Si les luttes ouvrières et syndicales du XIXe ont réussi à imposer le congé du dimanche, ce repos dominical et ses activités de sociabilité n’en sont pas moins remis en question «également pour ceux qui ne travaillent pas ce jour-là, fortement incités qu’ils sont à aller consommer», s’indigne Jean-Yves Boulin. «On peut donc dire que la nouvelle religion, celle qui rassemble le plus de pratiquants, est le consumérisme.»

En mai dernier, alors que les Genevois étaient appelés à se prononcer sur l’ouverture des magasins trois dimanches par an, les Églises protestantes, catholique chrétienne et catholique romaine du canton avaient d’ailleurs exprimé leur perplexité. Plus question de défendre leur seul clocher, mais bien «la valorisation des activités non marchandes, qui offrent à l’être humain de s’accomplir en dehors de la sphère économique», mais aussi «l’attention due à un personnel souvent vulnérable» ainsi que «le respect de la planète, mis à mal par la surconsommation».

La valeur du temps

«Le problème n’est pas le dimanche (de préférence au samedi ou vendredi), mais l’homogénéisation des jours de la semaine et la perte progressive d’un jour hebdomadaire mis à part», formulait d’ailleurs Otto Schäffer, l’éthicien de la Fédération des Églises protestantes de Suisse, lors de la votation fédérale de 2013. Un avis que partage entièrement le chercheur du CNRS: «Nous perdons de vue la valeur du temps, du temps pour la méditation, la rencontre, faire société. Le temps doit être productif, rapporter: aucun interstice ne doit échapper à la loi du profit. C’est cette tendance lourde qui tend à fragiliser le dimanche comme bien commun.»

«Il faut se demander quelle société nous voulons», renchérit, un brin provocant, Michel Grandjean. «Si l’on veut pousser à l’extrême l’individualisation (ou l’atomisation de la société), rendre plus difficiles la construction ou le maintien de liens sociaux (pensez aux fêtes de famille, par exemple), alors oui, autant supprimer le congé du dimanche…»

Créé: 21.07.2019, 11h08

Travailler le dimanche? Qu’en dit la loi?
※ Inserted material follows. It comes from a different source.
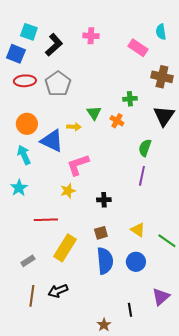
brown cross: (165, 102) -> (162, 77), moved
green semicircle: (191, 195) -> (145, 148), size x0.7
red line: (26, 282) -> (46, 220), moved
Mathieu Piguet, Responsable du service juridique de la Chambre vaudoise du commerce et de l'industrie


Quelles sont aujourd’hui les règles en vigueur?
Le travail du dimanche est en principe interdit en Suisse. Il existe deux types de dérogations: avec ou sans autorisation préalable. De par leur activité, certaines entreprises peuvent occuper des travailleurs le dimanche sans autorisation (santé, tourisme, hôtellerie/restauration, transport, etc.). Pour toutes les autres, une autorisation soumise à des conditions strictes est obligatoire.

Un employé a-t-il le droit de refuser de travailler un dimanche?
Oui, la loi sur le travail exige le consentement du travailleur pour le travail dominical.

Et s’il accepte, le dimanche devient un jour comme un autre?
La loi prévoit des règles de compensation spécifiques, telles que des repos compensatoires et/ou des suppléments de salaire. La loi prévoit en outre un certain nombre de dimanches de congé par année selon le type d’entreprise. Le travail du dimanche n’est pas un tabou absolu.